■ ЧТО НУЖНО СДЕЛАТЬ:
Сколько строк в записях ниже содержат слово «unit»? Ответьте одним числом.
____ ИСХОДНЫЕ ЗАПИСИ
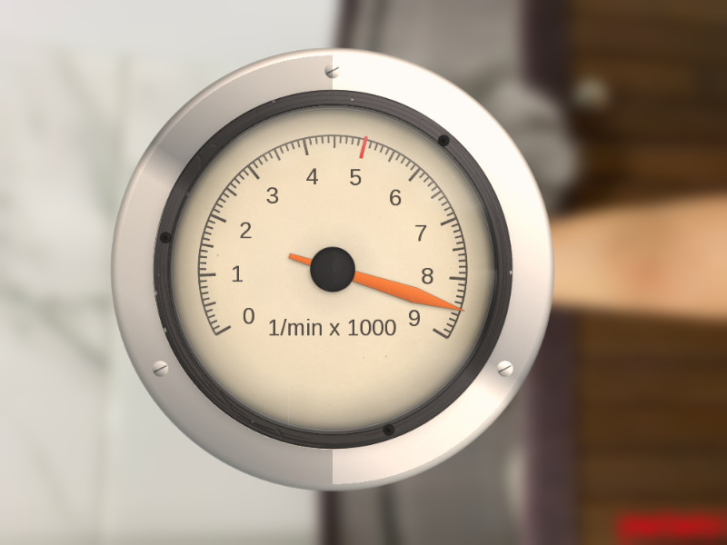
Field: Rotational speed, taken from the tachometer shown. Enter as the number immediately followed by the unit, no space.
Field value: 8500rpm
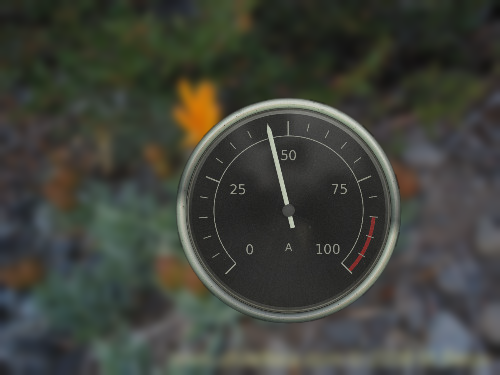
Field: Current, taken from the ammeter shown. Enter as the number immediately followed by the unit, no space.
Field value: 45A
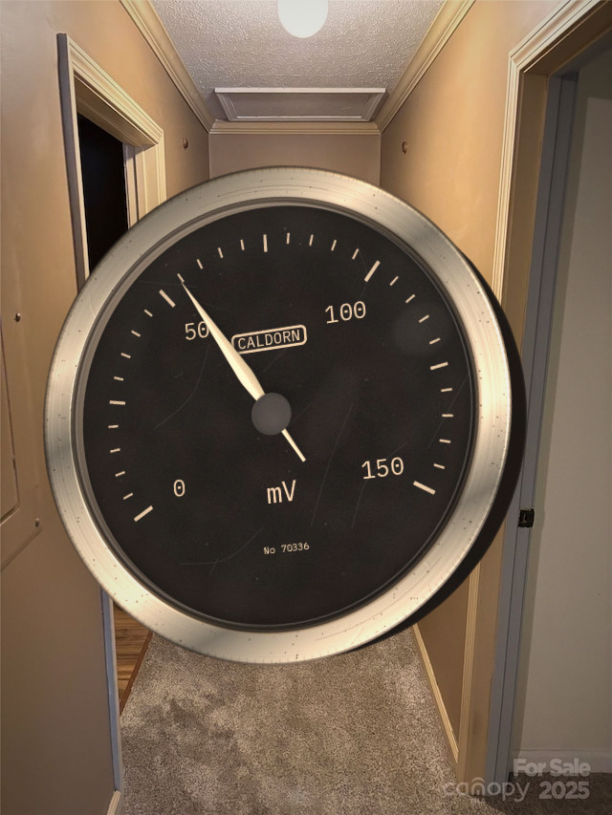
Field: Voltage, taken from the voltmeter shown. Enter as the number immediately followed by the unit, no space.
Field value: 55mV
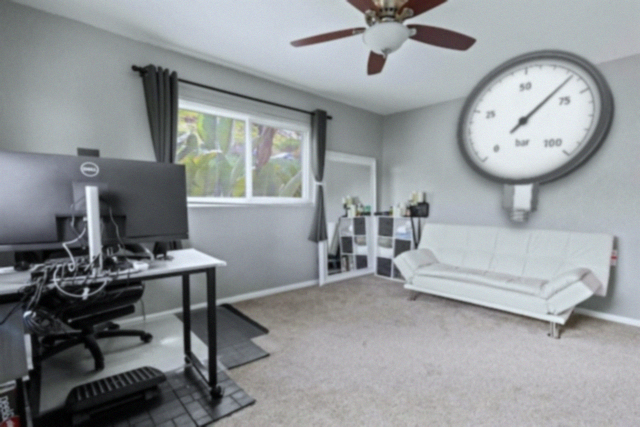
________
■ ВАШЕ РЕШЕНИЕ:
3